13. Unhealthy work conditions

According to Leigh Campbell of the Huffington Post, the average person spends about 13 years and 2 months of their life working, with an extra year if they also work overtime. As such, be sure that your job provides you with healthy working conditions.

Life is too short to spend so much of it on getting stressed out or feeling tired and sick. Although it can be quite difficult to look for a job, you should make plans to look for a new job should the current one be causing you more problems than it’s worth.

Don’t be too complacent or think that you have no choice. You will surely find other options if only you make the effort to look for them.

14. Violence

You should never put up with violence in any form. Signs of violence—whether verbal or physical—are a red flag, so make sure to distance yourself from people who have violent tendencies.

15. Negative criticisms

When someone negatively criticizes you, it’s usually to make themselves feel better or superior over you. Don’t let what they say get into your head or make you question how you do things. If they truly want to help you improve, they would criticize you in an unoffending way, with clear messages on how you can improve.

However, if their criticisms are nothing but hurtful, then just ignore them. They’re probably the ones with issues, not you.

16. Narrow mindedness

I believe that narrow mindedness is the root of problems like prejudice, racism, discrimination, and others. They take place due to people having rigid perspectives and worldviews.

I have total respect for these people. They are entitled to their own perspectives.

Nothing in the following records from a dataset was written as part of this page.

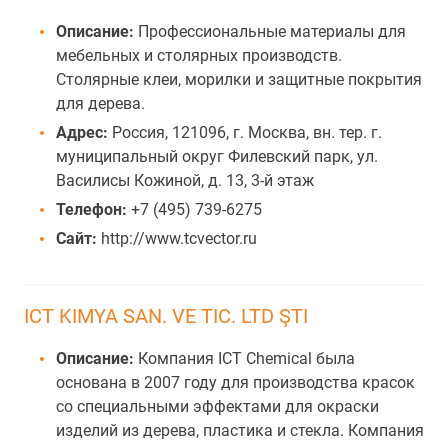
Описание:
Профессиональные материалы для
мебельных и столярных производств.
Столярные клеи, морилки и защитные покрытия
для дерева.
Адрес:
Россия, 121096, г. Москва, вн. тер. г.
муниципальный округ Филевский парк, ул.
Василисы Кожиной, д. 13, 3-й этаж
Телефон:
+7 (495) 739-6275
Сайт:
http://www.tcvector.ru
ICT KIMYA SAN. VE TIC. LTD ŞTI
Описание:
Компания ICT Chemical была
основана в 2007 году для производства красок
со специальными эффектами для окраски
изделий из дерева, пластика и стекла. Компания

I just choose not to engage with them too much.

I’m open-minded, and I think that discussing my different perspectives with these people will be futile and may just lead to conflict. I will never get to change their minds, and they will probably just get frustrated that I don’t agree with them.

17. Things that feel forced

Life is too short to spend it on things that feel forced—be it a relationship, a job, a book you’re reading, or an activity you’re doing.

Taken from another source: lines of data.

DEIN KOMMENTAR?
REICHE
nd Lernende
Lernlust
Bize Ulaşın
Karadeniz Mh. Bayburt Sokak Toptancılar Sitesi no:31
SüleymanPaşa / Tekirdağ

Make sure you spend your time in a meaningful way by engaging in things that you feel passionate about or that you really like or are interested in. Doing something that feels forced means you’ll probably do it half-heartedly while engaging in something you really like means you’ll give it your best.

18. Your fears

When there’s something you want to or should do, but you fear its consequences, the thought of these fears consume you such that they can keep you up at night or distract you from your activities.

The best way to overcome your fear is to just do that thing which you fear. You will soon realize that doing it will not kill you and that your fears just existed in your head. Facing your fears head on is the best way to make them go away.

19. Insecurity

Although we should be compassionate toward everyone, especially those who need a bit of an ego boost, you should not constantly hang around people who are insecure. No matter how positive you are, their negative energies can rub off on you and make you feel down.

It’s also difficult to be yourself around people who are overly insecure, as you’d constantly worry about offending them. Being around them can feel like walking on eggshells.

Although you should definitely help them feel better about themselves, you shouldn’t make it your job to help them overcome their insecurity. At the end of the day, they should be the one to seek healing in their own way.

20. Negative feelings

Whether it’s sadness, anger, or despair, you shouldn’t dwell on your negative feelings. Allow yourself to feel them for a while, and then shake them off by focusing on positive things. Try doing something fun or creative, which will take your mind off the negative feelings. You should be aware of how you feel, so that you can quickly divert your negative emotions to positive things.